-- Фрагмент документа --
□ □ □

Если бы эта парадоксальная проблема могла быть разрешена до конца; если бы, иначе говоря, поэт научился строить произведения, абсолютно лишенные элементов прозы, — поэмы, в которых мелодия развивалась бы безостановочно до исчерпания, в которых смысловые связи были бы неизменно тождественны отношениям гармоническим, в которых взаимопревращения мыслей казались бы более существенными, нежели всякая мысль, и в которых наличие темы растворялось бы полностью в игре фигур, — тогда позволительно было бы говорить о чистой поэзии как о чем‑то реальном. Это, однако, не так: практическая, или утилитарная, функция речи, логические навыки и структуры, равно как и беспорядочность, иррациональность словаря (следствия бесконечно разнообразного происхождения элементов речи, их огромной возрастной пестроты), о которых говорилось выше, приводят к неосуществимости подобных творений абсолютной поэзии. Тем не менее достаточно очевидно, что понятие этого идеального или вообразимого состояния чрезвычайно важно для оценки всякой реально существующей поэзии.

□ □ □

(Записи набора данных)
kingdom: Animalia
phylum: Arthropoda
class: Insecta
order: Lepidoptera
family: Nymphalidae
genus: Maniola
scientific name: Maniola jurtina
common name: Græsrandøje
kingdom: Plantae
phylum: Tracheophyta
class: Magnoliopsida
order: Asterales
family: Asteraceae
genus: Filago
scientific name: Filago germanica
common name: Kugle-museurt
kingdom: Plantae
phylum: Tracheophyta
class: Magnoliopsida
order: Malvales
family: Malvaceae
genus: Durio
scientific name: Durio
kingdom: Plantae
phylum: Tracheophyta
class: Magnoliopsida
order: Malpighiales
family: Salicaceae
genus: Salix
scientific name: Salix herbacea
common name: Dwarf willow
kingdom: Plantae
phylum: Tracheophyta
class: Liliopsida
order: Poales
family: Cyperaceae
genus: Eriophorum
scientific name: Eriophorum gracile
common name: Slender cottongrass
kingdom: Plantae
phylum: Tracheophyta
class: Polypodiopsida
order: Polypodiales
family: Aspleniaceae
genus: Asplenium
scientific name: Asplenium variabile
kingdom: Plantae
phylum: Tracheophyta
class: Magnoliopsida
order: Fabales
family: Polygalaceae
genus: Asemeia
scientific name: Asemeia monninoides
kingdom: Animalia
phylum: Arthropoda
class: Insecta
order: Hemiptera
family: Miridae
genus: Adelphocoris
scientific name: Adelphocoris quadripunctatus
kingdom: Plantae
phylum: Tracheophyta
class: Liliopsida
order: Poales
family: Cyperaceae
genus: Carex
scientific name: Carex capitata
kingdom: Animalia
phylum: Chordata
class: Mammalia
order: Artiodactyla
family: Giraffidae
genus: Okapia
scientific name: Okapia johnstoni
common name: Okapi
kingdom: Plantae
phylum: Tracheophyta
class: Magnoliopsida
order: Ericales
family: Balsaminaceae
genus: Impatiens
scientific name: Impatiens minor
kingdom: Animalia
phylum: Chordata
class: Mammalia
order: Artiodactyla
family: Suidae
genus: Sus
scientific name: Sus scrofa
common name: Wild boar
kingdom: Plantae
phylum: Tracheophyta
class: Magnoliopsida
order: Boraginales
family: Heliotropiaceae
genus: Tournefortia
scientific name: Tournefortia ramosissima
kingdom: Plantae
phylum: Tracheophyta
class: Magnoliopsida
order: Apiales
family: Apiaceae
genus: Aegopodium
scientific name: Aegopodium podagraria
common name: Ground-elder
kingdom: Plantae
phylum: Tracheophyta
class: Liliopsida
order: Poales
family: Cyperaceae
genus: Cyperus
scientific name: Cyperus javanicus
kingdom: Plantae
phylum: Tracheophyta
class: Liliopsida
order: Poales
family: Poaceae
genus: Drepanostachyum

□ □ □

Что, согласно фрагменту о чистой поэзии, делает неосуществимыми творения абсолютной поэзии?

-- Письменный ответ --
Практическая, или утилитарная, функция речи, логические навыки и структуры, а также беспорядочность и иррациональность словаря.